Hi Jerome,
You seem to be missing the concept that KFLOP C programs run inside KFLOP not the PC. The GCode Interpreter (canon, driver, rs427ngc...files) runs in the PC. KFLOP C programs can not directly access memory variables in the PC.
Your original "Compare" function seems to be dependent on only two Variables NewTool and OldTool. I'm not sure why your new code is involving like 7 different things including an input bit.

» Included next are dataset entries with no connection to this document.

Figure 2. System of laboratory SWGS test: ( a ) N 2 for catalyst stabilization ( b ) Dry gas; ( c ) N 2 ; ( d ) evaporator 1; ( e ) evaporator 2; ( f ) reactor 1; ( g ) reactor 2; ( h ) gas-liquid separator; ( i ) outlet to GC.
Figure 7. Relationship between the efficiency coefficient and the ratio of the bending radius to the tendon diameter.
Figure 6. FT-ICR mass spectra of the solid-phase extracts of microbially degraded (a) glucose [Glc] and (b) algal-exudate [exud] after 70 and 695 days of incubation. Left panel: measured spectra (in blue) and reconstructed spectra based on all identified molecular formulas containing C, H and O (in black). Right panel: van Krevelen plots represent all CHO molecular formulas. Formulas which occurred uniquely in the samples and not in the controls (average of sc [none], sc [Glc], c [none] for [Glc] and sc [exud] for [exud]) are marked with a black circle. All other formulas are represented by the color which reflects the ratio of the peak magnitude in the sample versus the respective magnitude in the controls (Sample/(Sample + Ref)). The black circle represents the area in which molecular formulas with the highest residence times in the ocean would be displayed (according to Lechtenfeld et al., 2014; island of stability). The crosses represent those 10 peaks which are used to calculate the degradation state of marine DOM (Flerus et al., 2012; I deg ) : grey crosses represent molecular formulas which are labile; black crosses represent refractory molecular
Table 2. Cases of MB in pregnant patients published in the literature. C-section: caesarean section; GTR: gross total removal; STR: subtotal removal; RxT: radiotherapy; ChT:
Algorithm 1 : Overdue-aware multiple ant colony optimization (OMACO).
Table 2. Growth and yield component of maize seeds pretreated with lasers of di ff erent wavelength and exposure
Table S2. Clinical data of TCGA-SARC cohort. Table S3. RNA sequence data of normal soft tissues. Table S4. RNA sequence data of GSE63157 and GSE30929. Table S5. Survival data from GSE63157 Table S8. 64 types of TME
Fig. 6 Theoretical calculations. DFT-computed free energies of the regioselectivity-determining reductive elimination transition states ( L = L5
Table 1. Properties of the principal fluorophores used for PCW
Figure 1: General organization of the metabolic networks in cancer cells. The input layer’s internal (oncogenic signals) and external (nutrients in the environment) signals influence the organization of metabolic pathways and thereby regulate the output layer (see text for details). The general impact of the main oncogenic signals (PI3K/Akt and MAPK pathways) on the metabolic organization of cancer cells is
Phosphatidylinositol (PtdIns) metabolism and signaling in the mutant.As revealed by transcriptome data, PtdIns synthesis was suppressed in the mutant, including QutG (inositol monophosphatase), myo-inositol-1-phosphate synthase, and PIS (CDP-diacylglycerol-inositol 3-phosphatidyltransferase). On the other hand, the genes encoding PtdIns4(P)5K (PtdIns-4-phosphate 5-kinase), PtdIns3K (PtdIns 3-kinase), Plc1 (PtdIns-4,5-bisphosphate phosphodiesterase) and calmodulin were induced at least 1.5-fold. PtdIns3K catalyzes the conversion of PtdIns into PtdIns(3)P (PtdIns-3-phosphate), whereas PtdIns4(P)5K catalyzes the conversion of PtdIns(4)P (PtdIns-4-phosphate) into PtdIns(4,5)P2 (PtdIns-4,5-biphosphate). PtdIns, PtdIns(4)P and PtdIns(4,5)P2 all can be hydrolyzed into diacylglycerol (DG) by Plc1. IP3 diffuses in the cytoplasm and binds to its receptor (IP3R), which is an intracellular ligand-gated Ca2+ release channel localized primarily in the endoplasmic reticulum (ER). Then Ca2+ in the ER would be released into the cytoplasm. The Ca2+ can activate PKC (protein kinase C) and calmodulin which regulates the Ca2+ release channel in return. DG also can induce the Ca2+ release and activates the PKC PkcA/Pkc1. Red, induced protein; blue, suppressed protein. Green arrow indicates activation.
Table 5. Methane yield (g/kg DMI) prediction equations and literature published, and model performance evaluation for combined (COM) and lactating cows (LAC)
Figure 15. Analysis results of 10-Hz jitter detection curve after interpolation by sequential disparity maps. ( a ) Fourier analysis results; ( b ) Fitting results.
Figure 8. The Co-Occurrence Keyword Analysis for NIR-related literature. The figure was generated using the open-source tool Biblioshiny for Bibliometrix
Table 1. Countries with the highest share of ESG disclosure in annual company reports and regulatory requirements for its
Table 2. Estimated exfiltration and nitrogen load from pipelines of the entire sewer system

I'm assuming this C code will be invoked based on a GCode Tool Change Command such as:
M6T3
In this case the New Tool number of 3 will be downloaded to KFLOP and placed into a KFLOP persist Variable before your C program is invoked. If you configure M6 to use Var 9 then the NewTool value will be placed in persist Variable #9 so you can retrieve it into a variable called NewTool with a C statement like
int NewTool = persist.UserData[9];
OldTool is always a problem with Tool Change Programs as what was the last tool loaded and other conditions must be maintained from one tool change to the next. This is especially complicated when a power cycle might have occurred or something moved manually or removed by the operator and so forth. I assume your M6T0 and M6T99 are meant to help with those cases.
Internal variables within a C program will not necessarily be maintained from one execution of the Program to the next. So some persist Variable should be used to save and retrieve what the last tool was. For example we might use Variable #12. So we will assume the Last Tool was saved there and we can retrieve it with
int OldTool = persist.UserData[12];
If we decide to change tools or whatever we should update this variable when we are finished so it reflects the new state for any tool change that happens in the future. With something like:
persist.UserData[12] = xxxxx;
Let me know how much of this makes sense.